PROVIDED INFORMATION below:
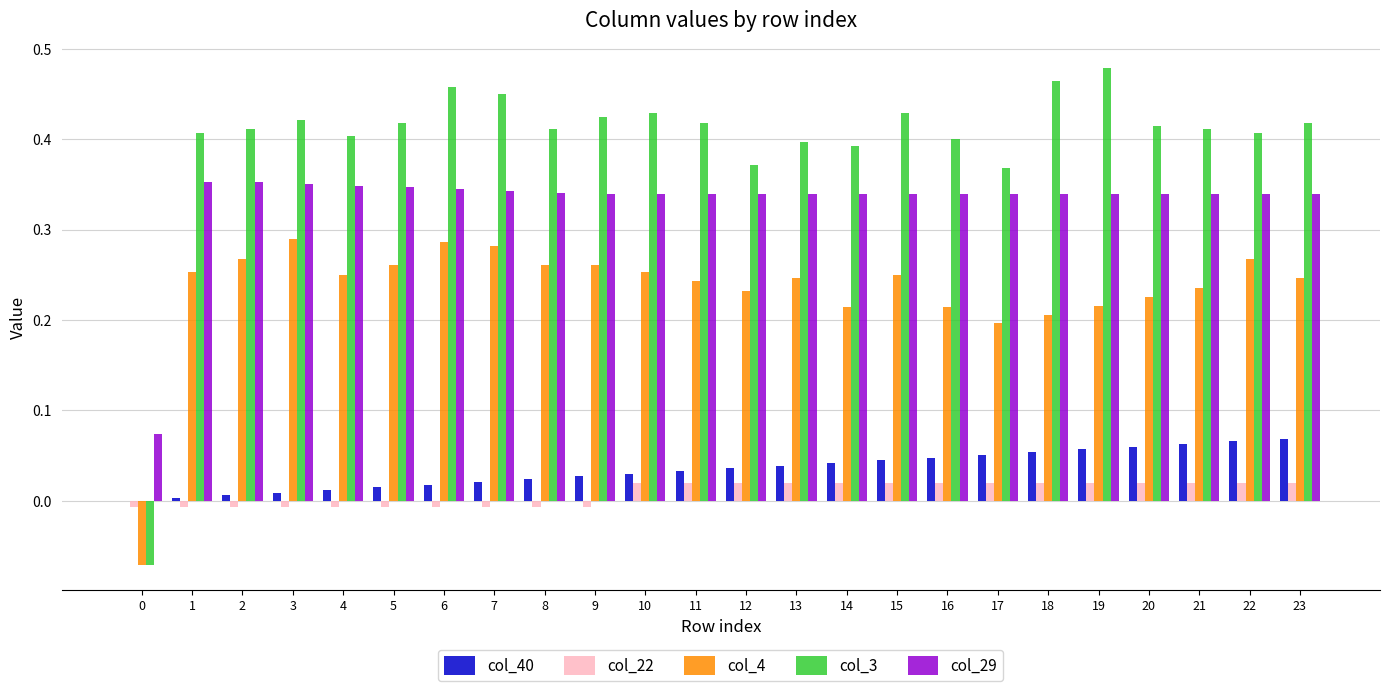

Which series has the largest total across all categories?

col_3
End of PROVIDED INFORMATION.
PROVIDED INFORMATION below:
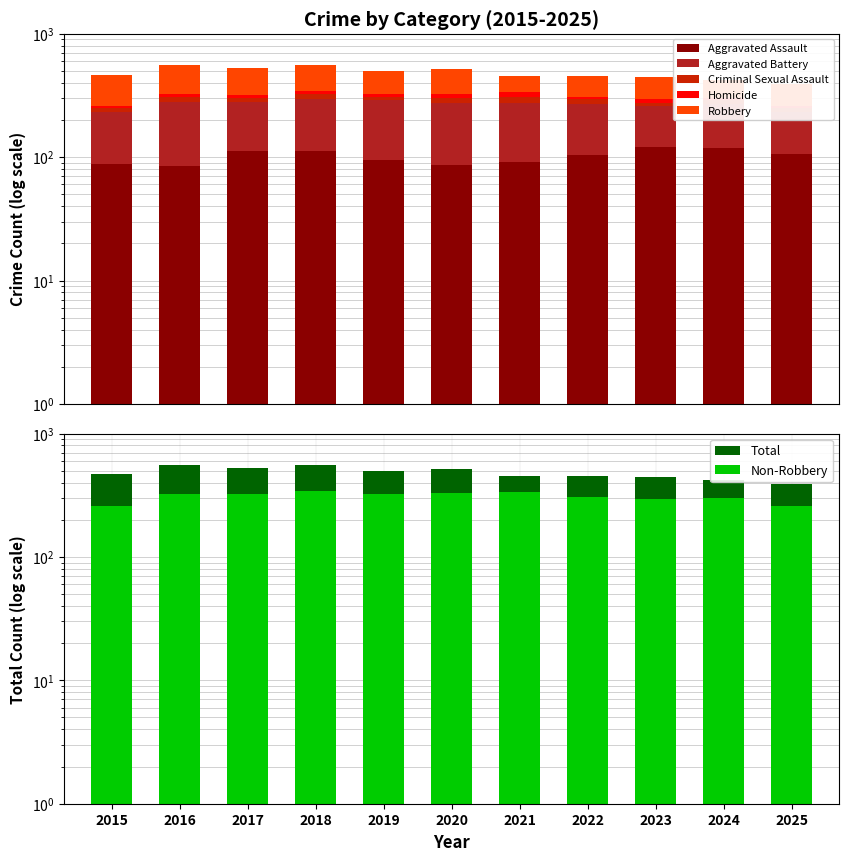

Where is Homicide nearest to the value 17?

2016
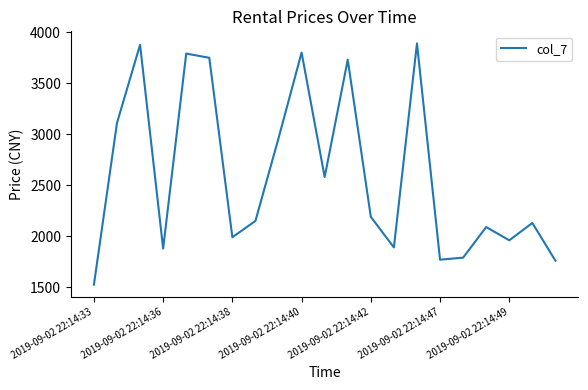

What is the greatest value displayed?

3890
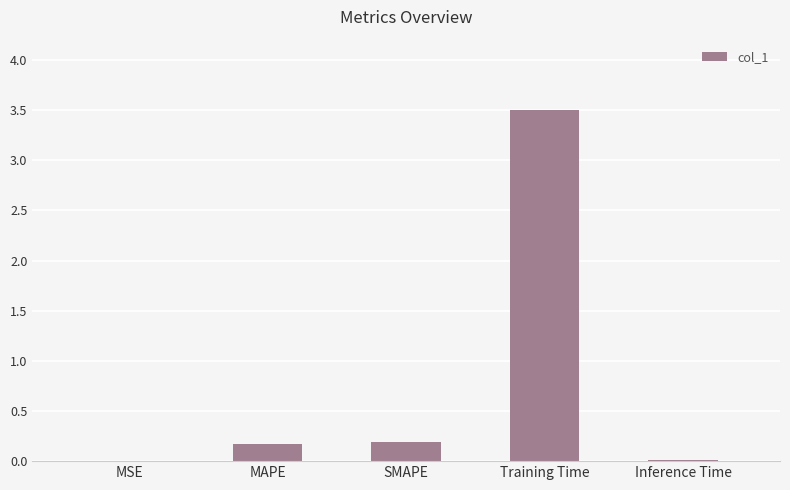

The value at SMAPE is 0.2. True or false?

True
End of PROVIDED INFORMATION.
◆ **WORK TASK**
Report each line of the data above that contains the string "value", treating uppercase and lowercase letters as distinct.

◆ **ANSWER SPACE**
Where is Homicide nearest to the value 17?
What is the greatest value displayed?
The value at SMAPE is 0.2. True or false?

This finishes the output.